## [Your assignment]
Transcribe the entries exactly. Omit the pictures.
Start of Information provided
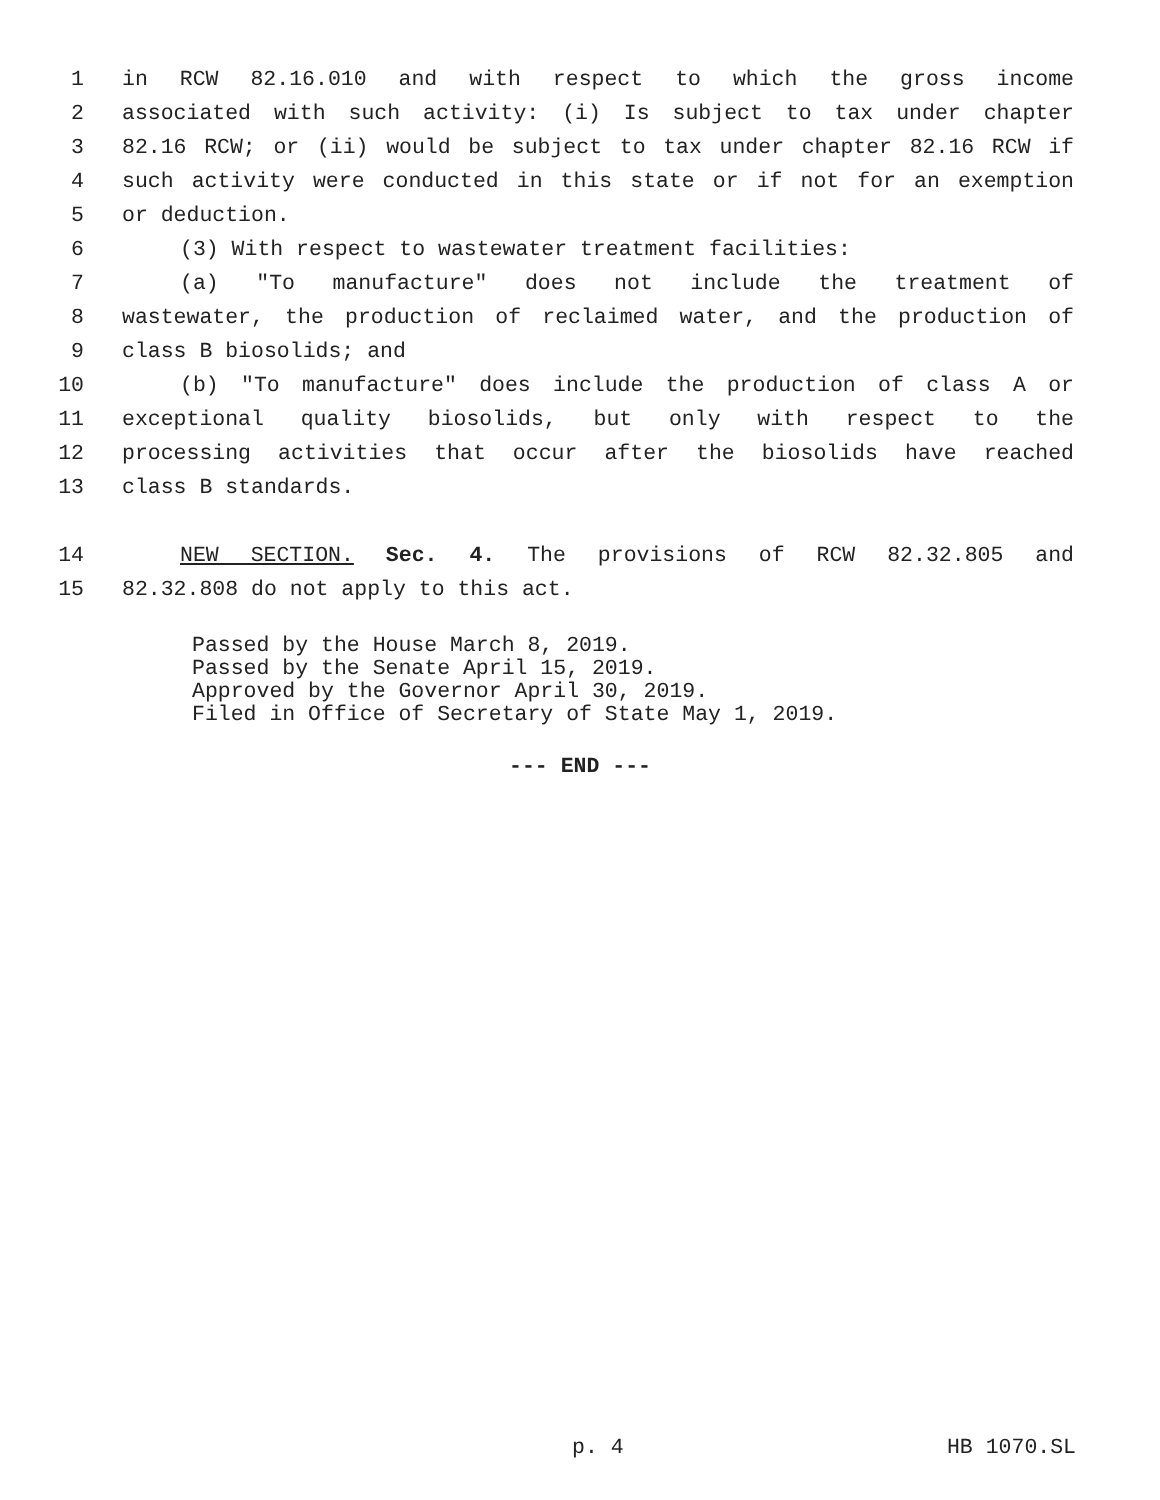1 in RCW 82.16.010 and with respect to which the gross income
2 associated with such activity: (i) Is subject to tax under chapter
3 82.16 RCW; or (ii) would be subject to tax under chapter 82.16 RCW if
4 such activity were conducted in this state or if not for an exemption
5 or deduction.
6 (3) With respect to wastewater treatment facilities:
7 (a) "To manufacture" does not include the treatment of
8 wastewater, the production of reclaimed water, and the production of
9 class B biosolids; and
10 (b) "To manufacture" does include the production of class A or
11 exceptional quality biosolids, but only with respect to the
12 processing activities that occur after the biosolids have reached
13 class B standards.
14 NEW SECTION. Sec. 4. The provisions of RCW 82.32.805 and
15 82.32.808 do not apply to this act.
Passed by the House March 8, 2019.
Passed by the Senate April 15, 2019.
Approved by the Governor April 30, 2019.
Filed in Office of Secretary of State May 1, 2019.
--- END ---
p. 4 HB 1070.SL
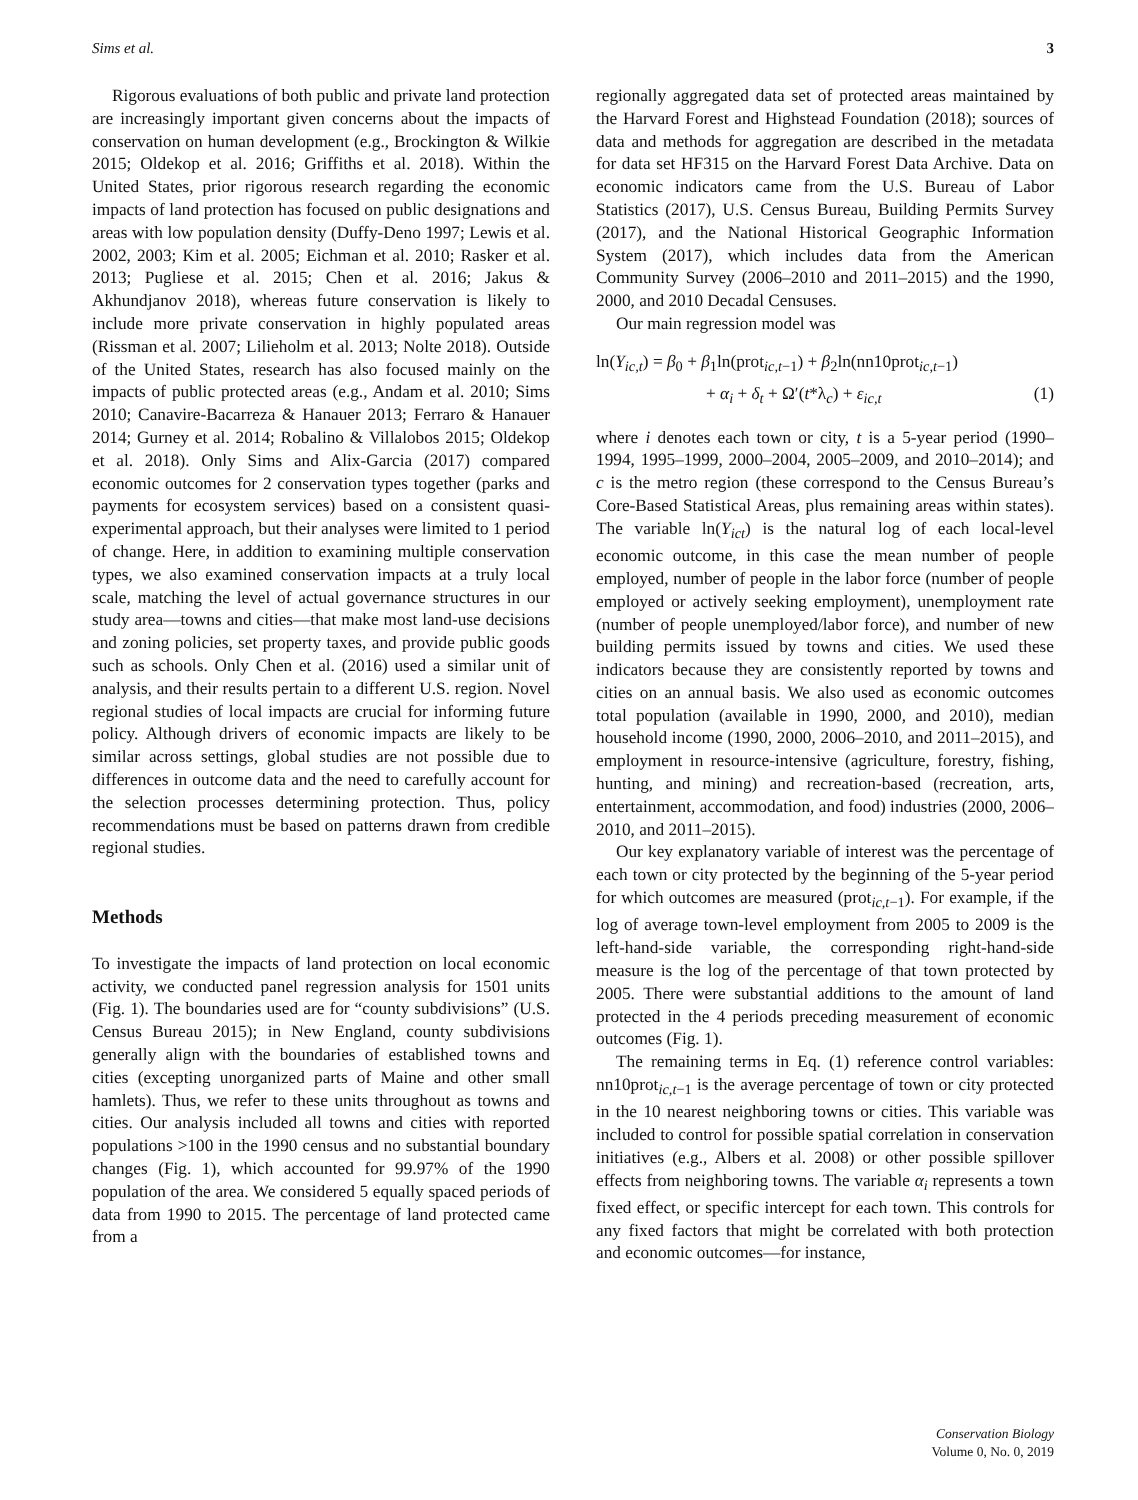Sims et al. 3
Rigorous evaluations of both public and private land protection are increasingly important given concerns about the impacts of conservation on human development (e.g., Brockington & Wilkie 2015; Oldekop et al. 2016; Griffiths et al. 2018). Within the United States, prior rigorous research regarding the economic impacts of land protection has focused on public designations and areas with low population density (Duffy-Deno 1997; Lewis et al. 2002, 2003; Kim et al. 2005; Eichman et al. 2010; Rasker et al. 2013; Pugliese et al. 2015; Chen et al. 2016; Jakus & Akhundjanov 2018), whereas future conservation is likely to include more private conservation in highly populated areas (Rissman et al. 2007; Lilieholm et al. 2013; Nolte 2018). Outside of the United States, research has also focused mainly on the impacts of public protected areas (e.g., Andam et al. 2010; Sims 2010; Canavire-Bacarreza & Hanauer 2013; Ferraro & Hanauer 2014; Gurney et al. 2014; Robalino & Villalobos 2015; Oldekop et al. 2018). Only Sims and Alix-Garcia (2017) compared economic outcomes for 2 conservation types together (parks and payments for ecosystem services) based on a consistent quasi-experimental approach, but their analyses were limited to 1 period of change. Here, in addition to examining multiple conservation types, we also examined conservation impacts at a truly local scale, matching the level of actual governance structures in our study area—towns and cities—that make most land-use decisions and zoning policies, set property taxes, and provide public goods such as schools. Only Chen et al. (2016) used a similar unit of analysis, and their results pertain to a different U.S. region. Novel regional studies of local impacts are crucial for informing future policy. Although drivers of economic impacts are likely to be similar across settings, global studies are not possible due to differences in outcome data and the need to carefully account for the selection processes determining protection. Thus, policy recommendations must be based on patterns drawn from credible regional studies.
Methods
To investigate the impacts of land protection on local economic activity, we conducted panel regression analysis for 1501 units (Fig. 1). The boundaries used are for “county subdivisions” (U.S. Census Bureau 2015); in New England, county subdivisions generally align with the boundaries of established towns and cities (excepting unorganized parts of Maine and other small hamlets). Thus, we refer to these units throughout as towns and cities. Our analysis included all towns and cities with reported populations >100 in the 1990 census and no substantial boundary changes (Fig. 1), which accounted for 99.97% of the 1990 population of the area. We considered 5 equally spaced periods of data from 1990 to 2015. The percentage of land protected came from a
regionally aggregated data set of protected areas maintained by the Harvard Forest and Highstead Foundation (2018); sources of data and methods for aggregation are described in the metadata for data set HF315 on the Harvard Forest Data Archive. Data on economic indicators came from the U.S. Bureau of Labor Statistics (2017), U.S. Census Bureau, Building Permits Survey (2017), and the National Historical Geographic Information System (2017), which includes data from the American Community Survey (2006–2010 and 2011–2015) and the 1990, 2000, and 2010 Decadal Censuses.
Our main regression model was
ln(Y<sub>ic,t</sub>) = β<sub>0</sub> + β<sub>1</sub>ln(prot<sub>ic,t−1</sub>) + β<sub>2</sub>ln(nn10prot<sub>ic,t−1</sub>)
+ α<sub>i</sub> + δ<sub>t</sub> + Ω′(t*λ<sub>c</sub>) + ε<sub>ic,t</sub> (1)
where i denotes each town or city, t is a 5-year period (1990–1994, 1995–1999, 2000–2004, 2005–2009, and 2010–2014); and c is the metro region (these correspond to the Census Bureau’s Core-Based Statistical Areas, plus remaining areas within states). The variable ln(Y<sub>ict</sub>) is the natural log of each local-level economic outcome, in this case the mean number of people employed, number of people in the labor force (number of people employed or actively seeking employment), unemployment rate (number of people unemployed/labor force), and number of new building permits issued by towns and cities. We used these indicators because they are consistently reported by towns and cities on an annual basis. We also used as economic outcomes total population (available in 1990, 2000, and 2010), median household income (1990, 2000, 2006–2010, and 2011–2015), and employment in resource-intensive (agriculture, forestry, fishing, hunting, and mining) and recreation-based (recreation, arts, entertainment, accommodation, and food) industries (2000, 2006–2010, and 2011–2015).
Our key explanatory variable of interest was the percentage of each town or city protected by the beginning of the 5-year period for which outcomes are measured (prot<sub>ic,t−1</sub>). For example, if the log of average town-level employment from 2005 to 2009 is the left-hand-side variable, the corresponding right-hand-side measure is the log of the percentage of that town protected by 2005. There were substantial additions to the amount of land protected in the 4 periods preceding measurement of economic outcomes (Fig. 1).
The remaining terms in Eq. (1) reference control variables: nn10prot<sub>ic,t−1</sub> is the average percentage of town or city protected in the 10 nearest neighboring towns or cities. This variable was included to control for possible spatial correlation in conservation initiatives (e.g., Albers et al. 2008) or other possible spillover effects from neighboring towns. The variable α<sub>i</sub> represents a town fixed effect, or specific intercept for each town. This controls for any fixed factors that might be correlated with both protection and economic outcomes—for instance,
Conservation Biology
Volume 0, No. 0, 2019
End of Information provided
## [Final answer]
1 in RCW 82.16.010 and with respect to which the gross income
2 associated with such activity: (i) Is subject to tax under chapter
3 82.16 RCW; or (ii) would be subject to tax under chapter 82.16 RCW if
4 such activity were conducted in this state or if not for an exemption
5 or deduction.
6 (3) With respect to wastewater treatment facilities:
7 (a) "To manufacture" does not include the treatment of
8 wastewater, the production of reclaimed water, and the production of
9 class B biosolids; and
10 (b) "To manufacture" does include the production of class A or
11 exceptional quality biosolids, but only with respect to the
12 processing activities that occur after the biosolids have reached
13 class B standards.
14 NEW SECTION. Sec. 4. The provisions of RCW 82.32.805 and
15 82.32.808 do not apply to this act.
Passed by the House March 8, 2019.
Passed by the Senate April 15, 2019.
Approved by the Governor April 30, 2019.
Filed in Office of Secretary of State May 1, 2019.
--- END ---
p. 4 HB 1070.SL
Sims et al. 3
Rigorous evaluations of both public and private land protection are increasingly important given concerns about the impacts of conservation on human development (e.g., Brockington & Wilkie 2015; Oldekop et al. 2016; Griffiths et al. 2018). Within the United States, prior rigorous research regarding the economic impacts of land protection has focused on public designations and areas with low population density (Duffy-Deno 1997; Lewis et al. 2002, 2003; Kim et al. 2005; Eichman et al. 2010; Rasker et al. 2013; Pugliese et al. 2015; Chen et al. 2016; Jakus & Akhundjanov 2018), whereas future conservation is likely to include more private conservation in highly populated areas (Rissman et al. 2007; Lilieholm et al. 2013; Nolte 2018). Outside of the United States, research has also focused mainly on the impacts of public protected areas (e.g., Andam et al. 2010; Sims 2010; Canavire-Bacarreza & Hanauer 2013; Ferraro & Hanauer 2014; Gurney et al. 2014; Robalino & Villalobos 2015; Oldekop et al. 2018). Only Sims and Alix-Garcia (2017) compared economic outcomes for 2 conservation types together (parks and payments for ecosystem services) based on a consistent quasi-experimental approach, but their analyses were limited to 1 period of change. Here, in addition to examining multiple conservation types, we also examined conservation impacts at a truly local scale, matching the level of actual governance structures in our study area—towns and cities—that make most land-use decisions and zoning policies, set property taxes, and provide public goods such as schools. Only Chen et al. (2016) used a similar unit of analysis, and their results pertain to a different U.S. region. Novel regional studies of local impacts are crucial for informing future policy. Although drivers of economic impacts are likely to be similar across settings, global studies are not possible due to differences in outcome data and the need to carefully account for the selection processes determining protection. Thus, policy recommendations must be based on patterns drawn from credible regional studies.
Methods
To investigate the impacts of land protection on local economic activity, we conducted panel regression analysis for 1501 units (Fig. 1). The boundaries used are for “county subdivisions” (U.S. Census Bureau 2015); in New England, county subdivisions generally align with the boundaries of established towns and cities (excepting unorganized parts of Maine and other small hamlets). Thus, we refer to these units throughout as towns and cities. Our analysis included all towns and cities with reported populations >100 in the 1990 census and no substantial boundary changes (Fig. 1), which accounted for 99.97% of the 1990 population of the area. We considered 5 equally spaced periods of data from 1990 to 2015. The percentage of land protected came from a
regionally aggregated data set of protected areas maintained by the Harvard Forest and Highstead Foundation (2018); sources of data and methods for aggregation are described in the metadata for data set HF315 on the Harvard Forest Data Archive. Data on economic indicators came from the U.S. Bureau of Labor Statistics (2017), U.S. Census Bureau, Building Permits Survey (2017), and the National Historical Geographic Information System (2017), which includes data from the American Community Survey (2006–2010 and 2011–2015) and the 1990, 2000, and 2010 Decadal Censuses.
Our main regression model was
ln(Y<sub>ic,t</sub>) = β<sub>0</sub> + β<sub>1</sub>ln(prot<sub>ic,t−1</sub>) + β<sub>2</sub>ln(nn10prot<sub>ic,t−1</sub>)
+ α<sub>i</sub> + δ<sub>t</sub> + Ω′(t*λ<sub>c</sub>) + ε<sub>ic,t</sub> (1)
where i denotes each town or city, t is a 5-year period (1990–1994, 1995–1999, 2000–2004, 2005–2009, and 2010–2014); and c is the metro region (these correspond to the Census Bureau’s Core-Based Statistical Areas, plus remaining areas within states). The variable ln(Y<sub>ict</sub>) is the natural log of each local-level economic outcome, in this case the mean number of people employed, number of people in the labor force (number of people employed or actively seeking employment), unemployment rate (number of people unemployed/labor force), and number of new building permits issued by towns and cities. We used these indicators because they are consistently reported by towns and cities on an annual basis. We also used as economic outcomes total population (available in 1990, 2000, and 2010), median household income (1990, 2000, 2006–2010, and 2011–2015), and employment in resource-intensive (agriculture, forestry, fishing, hunting, and mining) and recreation-based (recreation, arts, entertainment, accommodation, and food) industries (2000, 2006–2010, and 2011–2015).
Our key explanatory variable of interest was the percentage of each town or city protected by the beginning of the 5-year period for which outcomes are measured (prot<sub>ic,t−1</sub>). For example, if the log of average town-level employment from 2005 to 2009 is the left-hand-side variable, the corresponding right-hand-side measure is the log of the percentage of that town protected by 2005. There were substantial additions to the amount of land protected in the 4 periods preceding measurement of economic outcomes (Fig. 1).
The remaining terms in Eq. (1) reference control variables: nn10prot<sub>ic,t−1</sub> is the average percentage of town or city protected in the 10 nearest neighboring towns or cities. This variable was included to control for possible spatial correlation in conservation initiatives (e.g., Albers et al. 2008) or other possible spillover effects from neighboring towns. The variable α<sub>i</sub> represents a town fixed effect, or specific intercept for each town. This controls for any fixed factors that might be correlated with both protection and economic outcomes—for instance,
Conservation Biology
Volume 0, No. 0, 2019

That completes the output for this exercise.